Page-level text extractions:

=== Section Start ===

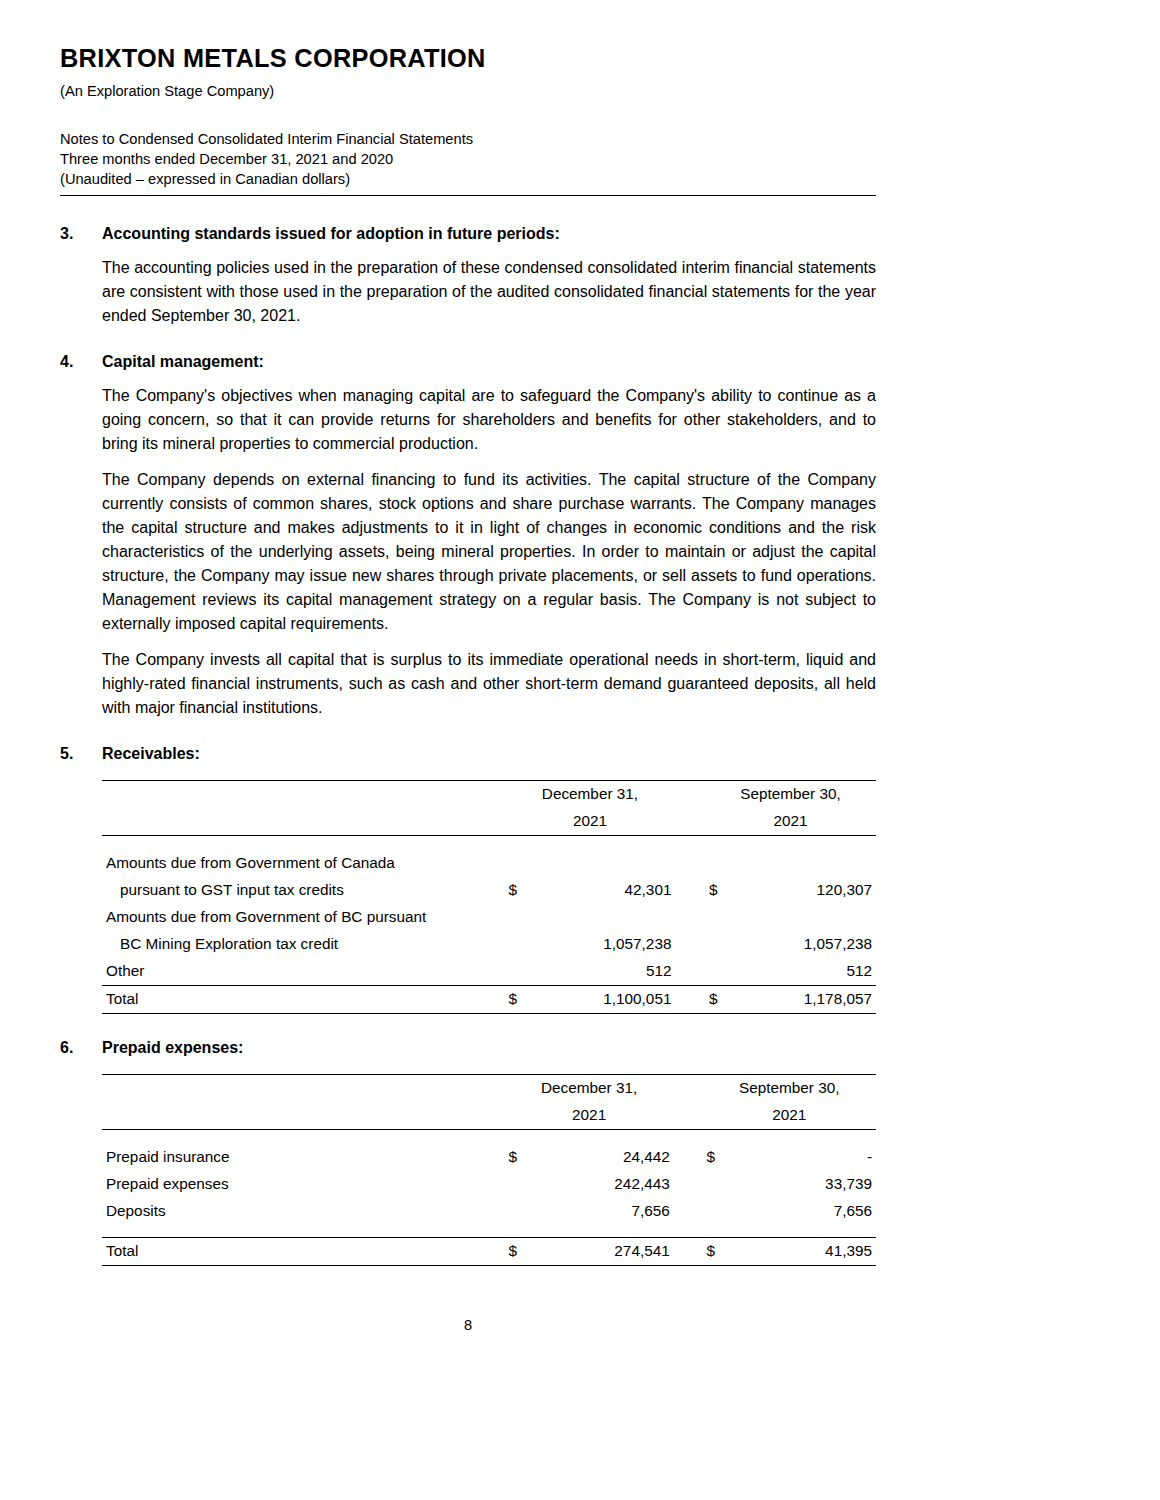BRIXTON METALS CORPORATION
(An Exploration Stage Company)
Notes to Condensed Consolidated Interim Financial Statements
Three months ended December 31, 2021 and 2020
(Unaudited – expressed in Canadian dollars)
Accounting standards issued for adoption in future periods:
The accounting policies used in the preparation of these condensed consolidated interim financial statements are consistent with those used in the preparation of the audited consolidated financial statements for the year ended September 30, 2021.
Capital management:
The Company's objectives when managing capital are to safeguard the Company's ability to continue as a going concern, so that it can provide returns for shareholders and benefits for other stakeholders, and to bring its mineral properties to commercial production.
The Company depends on external financing to fund its activities. The capital structure of the Company currently consists of common shares, stock options and share purchase warrants. The Company manages the capital structure and makes adjustments to it in light of changes in economic conditions and the risk characteristics of the underlying assets, being mineral properties. In order to maintain or adjust the capital structure, the Company may issue new shares through private placements, or sell assets to fund operations. Management reviews its capital management strategy on a regular basis. The Company is not subject to externally imposed capital requirements.
The Company invests all capital that is surplus to its immediate operational needs in short-term, liquid and highly-rated financial instruments, such as cash and other short-term demand guaranteed deposits, all held with major financial institutions.
Receivables:
| | December 31, | | September 30, |
| --- | --- | --- | --- |
| | 2021 | | 2021 |
| Amounts due from Government of Canada | | | | | |
| pursuant to GST input tax credits | $ | 42,301 | | $ | 120,307 |
| Amounts due from Government of BC pursuant | | | | | |
| BC Mining Exploration tax credit | | 1,057,238 | | | 1,057,238 |
| Other | | 512 | | | 512 |
| Total | $ | 1,100,051 | | $ | 1,178,057 |
Prepaid expenses:
| | December 31, | | September 30, |
| --- | --- | --- | --- |
| | 2021 | | 2021 |
| Prepaid insurance | $ | 24,442 | | $ | - |
| Prepaid expenses | | 242,443 | | | 33,739 |
| Deposits | | 7,656 | | | 7,656 |
| Total | $ | 274,541 | | $ | 41,395 |
8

=== Section End ===

Although the records above contain pictures, only their text is to be repeated, exactly as given.

▶ **TASK SOLUTION**:
BRIXTON METALS CORPORATION
(An Exploration Stage Company)
Notes to Condensed Consolidated Interim Financial Statements
Three months ended December 31, 2021 and 2020
(Unaudited – expressed in Canadian dollars)
Accounting standards issued for adoption in future periods:
The accounting policies used in the preparation of these condensed consolidated interim financial statements are consistent with those used in the preparation of the audited consolidated financial statements for the year ended September 30, 2021.
Capital management:
The Company's objectives when managing capital are to safeguard the Company's ability to continue as a going concern, so that it can provide returns for shareholders and benefits for other stakeholders, and to bring its mineral properties to commercial production.
The Company depends on external financing to fund its activities. The capital structure of the Company currently consists of common shares, stock options and share purchase warrants. The Company manages the capital structure and makes adjustments to it in light of changes in economic conditions and the risk characteristics of the underlying assets, being mineral properties. In order to maintain or adjust the capital structure, the Company may issue new shares through private placements, or sell assets to fund operations. Management reviews its capital management strategy on a regular basis. The Company is not subject to externally imposed capital requirements.
The Company invests all capital that is surplus to its immediate operational needs in short-term, liquid and highly-rated financial instruments, such as cash and other short-term demand guaranteed deposits, all held with major financial institutions.
Receivables:
| | December 31, | | September 30, |
| --- | --- | --- | --- |
| | 2021 | | 2021 |
| Amounts due from Government of Canada | | | | | |
| pursuant to GST input tax credits | $ | 42,301 | | $ | 120,307 |
| Amounts due from Government of BC pursuant | | | | | |
| BC Mining Exploration tax credit | | 1,057,238 | | | 1,057,238 |
| Other | | 512 | | | 512 |
| Total | $ | 1,100,051 | | $ | 1,178,057 |
Prepaid expenses:
| | December 31, | | September 30, |
| --- | --- | --- | --- |
| | 2021 | | 2021 |
| Prepaid insurance | $ | 24,442 | | $ | - |
| Prepaid expenses | | 242,443 | | | 33,739 |
| Deposits | | 7,656 | | | 7,656 |
| Total | $ | 274,541 | | $ | 41,395 |
8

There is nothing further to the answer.